Warning! Complete novice attempting something he probably shouldn't do, but it's never stopped him before.........

After racing a bit this season I decided to try to build up a dedicated TT bike rather than clip aero bars on the Trek 1200, practice in them a day or two, and then wonder why I get passed in the trial (yeah, the legs DO have a lot to do with it too). Anyway, this will make a nice Winter project.

I have the following:

*Ebay purchase ($220)*
Nemesis Frame and Fork 56cm 2005
Tektro brakes and levers
Bar End shifters Dura Ace (missing the caps)
Aluminum Seatpost (probably the one that came with the bike)
Ritchey clamp on TT bars (separate R&L)

*Stuff around the house:*
Dura-Ace crank/bottom bracket 53/39
Light Wheelset I built a year or two ago
Bontrager XXX lite 100mm Stem 31.8 clamp 7 degree rise
An extra saddle or two

*Purchases from Ebay*
Ultegra 6600 FD/RD 
Cables

*Yet to purchase:*
Bullhorn Handlebars
Headset
Bar End Caps for the shifters.

The pressing questions are:

1. What Headset will work? (Remember, I've never done this before.) Will any threadless for a 1 1/8 work? 

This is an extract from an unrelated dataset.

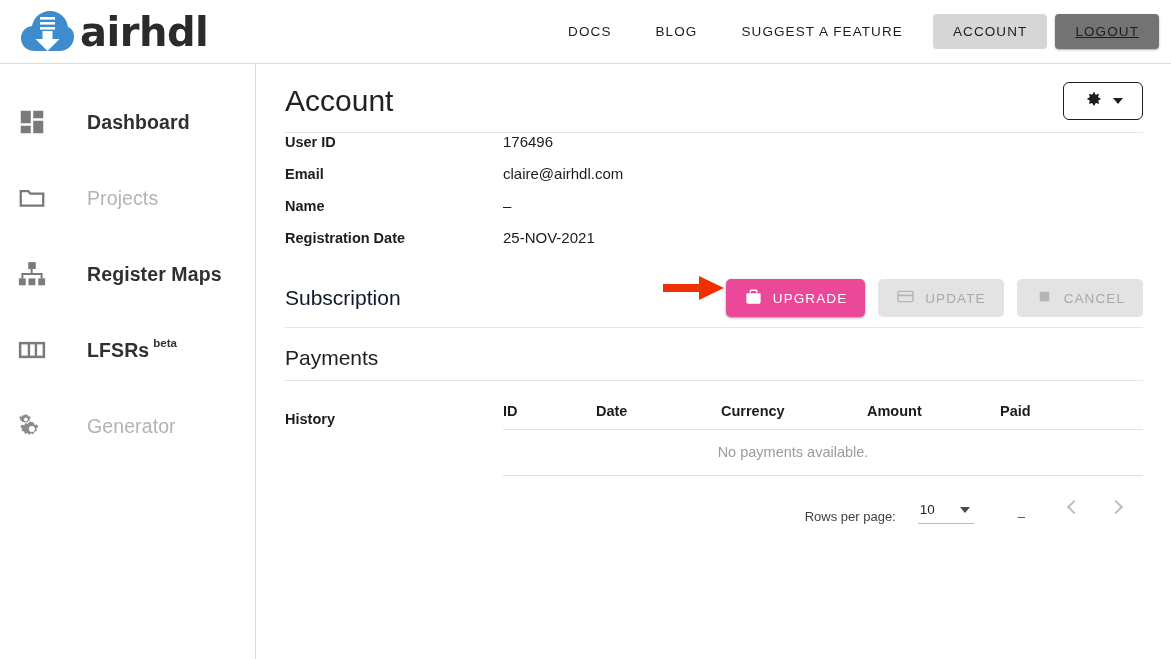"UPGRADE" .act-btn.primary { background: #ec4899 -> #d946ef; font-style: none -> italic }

2. The Bullhorn presents a small problem since the stem has a clamp of 31.8. Profile Design does make an oversized bar (I'm sure there are others) that should work. Any suggestions?

3. Are the end caps for the Bar End shifters fairly easy to come by?

Yes, I know I have no business doing this. I do hope to learn something along the way. Any other suggestions would be greatly appreciated.

Thanks,
Greg


----------